──────── EXCERPTED DATA
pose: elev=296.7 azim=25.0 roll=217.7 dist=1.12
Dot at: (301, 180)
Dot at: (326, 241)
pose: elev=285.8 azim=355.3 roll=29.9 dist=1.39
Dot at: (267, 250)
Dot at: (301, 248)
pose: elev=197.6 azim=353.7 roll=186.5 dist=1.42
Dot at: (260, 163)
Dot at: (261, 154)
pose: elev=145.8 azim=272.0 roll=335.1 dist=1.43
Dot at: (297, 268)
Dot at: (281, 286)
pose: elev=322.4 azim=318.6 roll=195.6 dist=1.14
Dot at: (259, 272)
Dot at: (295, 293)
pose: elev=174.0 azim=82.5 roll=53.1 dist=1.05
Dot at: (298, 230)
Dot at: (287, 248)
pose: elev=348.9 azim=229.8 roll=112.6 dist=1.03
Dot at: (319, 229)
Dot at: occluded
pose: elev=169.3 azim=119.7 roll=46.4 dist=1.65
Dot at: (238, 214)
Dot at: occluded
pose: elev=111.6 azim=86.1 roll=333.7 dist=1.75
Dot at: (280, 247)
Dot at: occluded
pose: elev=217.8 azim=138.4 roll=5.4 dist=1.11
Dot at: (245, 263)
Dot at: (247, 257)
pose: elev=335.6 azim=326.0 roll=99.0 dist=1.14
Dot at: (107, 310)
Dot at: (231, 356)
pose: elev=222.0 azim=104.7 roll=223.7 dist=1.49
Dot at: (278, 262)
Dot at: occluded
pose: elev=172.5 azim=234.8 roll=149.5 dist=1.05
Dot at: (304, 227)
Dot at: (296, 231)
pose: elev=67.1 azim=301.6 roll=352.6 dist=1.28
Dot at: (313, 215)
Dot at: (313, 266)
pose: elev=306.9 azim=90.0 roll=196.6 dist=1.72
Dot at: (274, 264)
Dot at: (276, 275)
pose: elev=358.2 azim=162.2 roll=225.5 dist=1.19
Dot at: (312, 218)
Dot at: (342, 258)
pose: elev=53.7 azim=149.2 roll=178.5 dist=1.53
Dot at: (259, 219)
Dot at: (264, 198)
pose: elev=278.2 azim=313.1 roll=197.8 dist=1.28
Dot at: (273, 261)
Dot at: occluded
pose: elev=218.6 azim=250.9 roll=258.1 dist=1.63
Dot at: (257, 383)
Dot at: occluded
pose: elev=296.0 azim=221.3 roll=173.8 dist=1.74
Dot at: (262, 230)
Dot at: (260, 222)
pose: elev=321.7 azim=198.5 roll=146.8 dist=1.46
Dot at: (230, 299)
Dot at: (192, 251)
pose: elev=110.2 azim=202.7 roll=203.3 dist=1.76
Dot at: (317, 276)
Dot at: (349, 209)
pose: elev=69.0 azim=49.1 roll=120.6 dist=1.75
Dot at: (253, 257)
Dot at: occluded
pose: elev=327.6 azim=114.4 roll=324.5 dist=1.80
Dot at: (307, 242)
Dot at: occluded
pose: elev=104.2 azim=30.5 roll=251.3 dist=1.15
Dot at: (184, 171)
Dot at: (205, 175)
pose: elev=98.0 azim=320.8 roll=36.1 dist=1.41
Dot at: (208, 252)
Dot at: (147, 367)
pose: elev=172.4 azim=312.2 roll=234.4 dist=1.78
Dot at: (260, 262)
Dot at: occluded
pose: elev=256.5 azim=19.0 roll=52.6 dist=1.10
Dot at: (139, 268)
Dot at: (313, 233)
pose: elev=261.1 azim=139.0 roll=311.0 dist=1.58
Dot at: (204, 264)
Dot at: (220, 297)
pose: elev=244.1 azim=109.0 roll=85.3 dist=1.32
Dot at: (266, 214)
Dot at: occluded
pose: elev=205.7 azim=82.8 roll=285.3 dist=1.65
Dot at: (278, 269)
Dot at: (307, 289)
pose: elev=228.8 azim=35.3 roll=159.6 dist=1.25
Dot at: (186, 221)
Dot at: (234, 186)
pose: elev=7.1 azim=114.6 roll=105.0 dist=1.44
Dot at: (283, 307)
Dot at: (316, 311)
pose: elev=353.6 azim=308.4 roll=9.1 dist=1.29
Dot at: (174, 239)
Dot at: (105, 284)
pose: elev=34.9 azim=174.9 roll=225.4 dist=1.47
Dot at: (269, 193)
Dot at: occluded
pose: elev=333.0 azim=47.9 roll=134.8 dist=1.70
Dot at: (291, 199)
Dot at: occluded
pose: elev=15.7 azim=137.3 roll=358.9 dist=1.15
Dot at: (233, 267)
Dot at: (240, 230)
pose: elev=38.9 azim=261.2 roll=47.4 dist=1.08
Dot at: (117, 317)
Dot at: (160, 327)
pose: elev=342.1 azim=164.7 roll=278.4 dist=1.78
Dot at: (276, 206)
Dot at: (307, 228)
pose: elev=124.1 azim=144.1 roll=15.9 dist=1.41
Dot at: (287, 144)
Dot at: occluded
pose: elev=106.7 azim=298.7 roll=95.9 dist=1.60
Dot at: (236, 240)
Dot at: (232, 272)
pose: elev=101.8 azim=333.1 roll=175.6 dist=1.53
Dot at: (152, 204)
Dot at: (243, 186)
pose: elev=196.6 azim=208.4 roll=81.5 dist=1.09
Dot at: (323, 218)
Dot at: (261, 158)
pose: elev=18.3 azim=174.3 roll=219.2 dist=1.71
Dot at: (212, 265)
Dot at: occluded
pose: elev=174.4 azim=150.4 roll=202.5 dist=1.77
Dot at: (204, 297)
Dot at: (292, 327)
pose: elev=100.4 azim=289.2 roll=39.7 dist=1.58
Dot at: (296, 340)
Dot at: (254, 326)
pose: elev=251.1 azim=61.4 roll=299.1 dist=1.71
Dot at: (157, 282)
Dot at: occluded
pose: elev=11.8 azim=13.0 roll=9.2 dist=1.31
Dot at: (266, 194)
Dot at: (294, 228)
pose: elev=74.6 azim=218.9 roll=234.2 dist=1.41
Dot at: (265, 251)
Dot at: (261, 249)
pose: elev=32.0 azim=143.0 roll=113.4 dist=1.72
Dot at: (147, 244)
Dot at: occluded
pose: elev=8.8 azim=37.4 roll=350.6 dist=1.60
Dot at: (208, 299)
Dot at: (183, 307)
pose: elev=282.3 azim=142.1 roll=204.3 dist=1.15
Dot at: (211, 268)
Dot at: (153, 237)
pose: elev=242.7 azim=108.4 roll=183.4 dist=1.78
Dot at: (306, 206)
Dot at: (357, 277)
────────────────
## YOUR TASK
Format every line of the items above as a numbered list, omitting any blank lines.

## ANSWER TO THE EXERCISE
1. pose: elev=296.7 azim=25.0 roll=217.7 dist=1.12
2. Dot at: (301, 180)
3. Dot at: (326, 241)
4. pose: elev=285.8 azim=355.3 roll=29.9 dist=1.39
5. Dot at: (267, 250)
6. Dot at: (301, 248)
7. pose: elev=197.6 azim=353.7 roll=186.5 dist=1.42
8. Dot at: (260, 163)
9. Dot at: (261, 154)
10. pose: elev=145.8 azim=272.0 roll=335.1 dist=1.43
11. Dot at: (297, 268)
12. Dot at: (281, 286)
13. pose: elev=322.4 azim=318.6 roll=195.6 dist=1.14
14. Dot at: (259, 272)
15. Dot at: (295, 293)
16. pose: elev=174.0 azim=82.5 roll=53.1 dist=1.05
17. Dot at: (298, 230)
18. Dot at: (287, 248)
19. pose: elev=348.9 azim=229.8 roll=112.6 dist=1.03
20. Dot at: (319, 229)
21. Dot at: occluded
22. pose: elev=169.3 azim=119.7 roll=46.4 dist=1.65
23. Dot at: (238, 214)
24. Dot at: occluded
25. pose: elev=111.6 azim=86.1 roll=333.7 dist=1.75
26. Dot at: (280, 247)
27. Dot at: occluded
28. pose: elev=217.8 azim=138.4 roll=5.4 dist=1.11
29. Dot at: (245, 263)
30. Dot at: (247, 257)
31. pose: elev=335.6 azim=326.0 roll=99.0 dist=1.14
32. Dot at: (107, 310)
33. Dot at: (231, 356)
34. pose: elev=222.0 azim=104.7 roll=223.7 dist=1.49
35. Dot at: (278, 262)
36. Dot at: occluded
37. pose: elev=172.5 azim=234.8 roll=149.5 dist=1.05
38. Dot at: (304, 227)
39. Dot at: (296, 231)
40. pose: elev=67.1 azim=301.6 roll=352.6 dist=1.28
41. Dot at: (313, 215)
42. Dot at: (313, 266)
43. pose: elev=306.9 azim=90.0 roll=196.6 dist=1.72
44. Dot at: (274, 264)
45. Dot at: (276, 275)
46. pose: elev=358.2 azim=162.2 roll=225.5 dist=1.19
47. Dot at: (312, 218)
48. Dot at: (342, 258)
49. pose: elev=53.7 azim=149.2 roll=178.5 dist=1.53
50. Dot at: (259, 219)
51. Dot at: (264, 198)
52. pose: elev=278.2 azim=313.1 roll=197.8 dist=1.28
53. Dot at: (273, 261)
54. Dot at: occluded
55. pose: elev=218.6 azim=250.9 roll=258.1 dist=1.63
56. Dot at: (257, 383)
57. Dot at: occluded
58. pose: elev=296.0 azim=221.3 roll=173.8 dist=1.74
59. Dot at: (262, 230)
60. Dot at: (260, 222)
61. pose: elev=321.7 azim=198.5 roll=146.8 dist=1.46
62. Dot at: (230, 299)
63. Dot at: (192, 251)
64. pose: elev=110.2 azim=202.7 roll=203.3 dist=1.76
65. Dot at: (317, 276)
66. Dot at: (349, 209)
67. pose: elev=69.0 azim=49.1 roll=120.6 dist=1.75
68. Dot at: (253, 257)
69. Dot at: occluded
70. pose: elev=327.6 azim=114.4 roll=324.5 dist=1.80
71. Dot at: (307, 242)
72. Dot at: occluded
73. pose: elev=104.2 azim=30.5 roll=251.3 dist=1.15
74. Dot at: (184, 171)
75. Dot at: (205, 175)
76. pose: elev=98.0 azim=320.8 roll=36.1 dist=1.41
77. Dot at: (208, 252)
78. Dot at: (147, 367)
79. pose: elev=172.4 azim=312.2 roll=234.4 dist=1.78
80. Dot at: (260, 262)
81. Dot at: occluded
82. pose: elev=256.5 azim=19.0 roll=52.6 dist=1.10
83. Dot at: (139, 268)
84. Dot at: (313, 233)
85. pose: elev=261.1 azim=139.0 roll=311.0 dist=1.58
86. Dot at: (204, 264)
87. Dot at: (220, 297)
88. pose: elev=244.1 azim=109.0 roll=85.3 dist=1.32
89. Dot at: (266, 214)
90. Dot at: occluded
91. pose: elev=205.7 azim=82.8 roll=285.3 dist=1.65
92. Dot at: (278, 269)
93. Dot at: (307, 289)
94. pose: elev=228.8 azim=35.3 roll=159.6 dist=1.25
95. Dot at: (186, 221)
96. Dot at: (234, 186)
97. pose: elev=7.1 azim=114.6 roll=105.0 dist=1.44
98. Dot at: (283, 307)
99. Dot at: (316, 311)
100. pose: elev=353.6 azim=308.4 roll=9.1 dist=1.29
101. Dot at: (174, 239)
102. Dot at: (105, 284)
103. pose: elev=34.9 azim=174.9 roll=225.4 dist=1.47
104. Dot at: (269, 193)
105. Dot at: occluded
106. pose: elev=333.0 azim=47.9 roll=134.8 dist=1.70
107. Dot at: (291, 199)
108. Dot at: occluded
109. pose: elev=15.7 azim=137.3 roll=358.9 dist=1.15
110. Dot at: (233, 267)
111. Dot at: (240, 230)
112. pose: elev=38.9 azim=261.2 roll=47.4 dist=1.08
113. Dot at: (117, 317)
114. Dot at: (160, 327)
115. pose: elev=342.1 azim=164.7 roll=278.4 dist=1.78
116. Dot at: (276, 206)
117. Dot at: (307, 228)
118. pose: elev=124.1 azim=144.1 roll=15.9 dist=1.41
119. Dot at: (287, 144)
120. Dot at: occluded
121. pose: elev=106.7 azim=298.7 roll=95.9 dist=1.60
122. Dot at: (236, 240)
123. Dot at: (232, 272)
124. pose: elev=101.8 azim=333.1 roll=175.6 dist=1.53
125. Dot at: (152, 204)
126. Dot at: (243, 186)
127. pose: elev=196.6 azim=208.4 roll=81.5 dist=1.09
128. Dot at: (323, 218)
129. Dot at: (261, 158)
130. pose: elev=18.3 azim=174.3 roll=219.2 dist=1.71
131. Dot at: (212, 265)
132. Dot at: occluded
133. pose: elev=174.4 azim=150.4 roll=202.5 dist=1.77
134. Dot at: (204, 297)
135. Dot at: (292, 327)
136. pose: elev=100.4 azim=289.2 roll=39.7 dist=1.58
137. Dot at: (296, 340)
138. Dot at: (254, 326)
139. pose: elev=251.1 azim=61.4 roll=299.1 dist=1.71
140. Dot at: (157, 282)
141. Dot at: occluded
142. pose: elev=11.8 azim=13.0 roll=9.2 dist=1.31
143. Dot at: (266, 194)
144. Dot at: (294, 228)
145. pose: elev=74.6 azim=218.9 roll=234.2 dist=1.41
146. Dot at: (265, 251)
147. Dot at: (261, 249)
148. pose: elev=32.0 azim=143.0 roll=113.4 dist=1.72
149. Dot at: (147, 244)
150. Dot at: occluded
151. pose: elev=8.8 azim=37.4 roll=350.6 dist=1.60
152. Dot at: (208, 299)
153. Dot at: (183, 307)
154. pose: elev=282.3 azim=142.1 roll=204.3 dist=1.15
155. Dot at: (211, 268)
156. Dot at: (153, 237)
157. pose: elev=242.7 azim=108.4 roll=183.4 dist=1.78
158. Dot at: (306, 206)
159. Dot at: (357, 277)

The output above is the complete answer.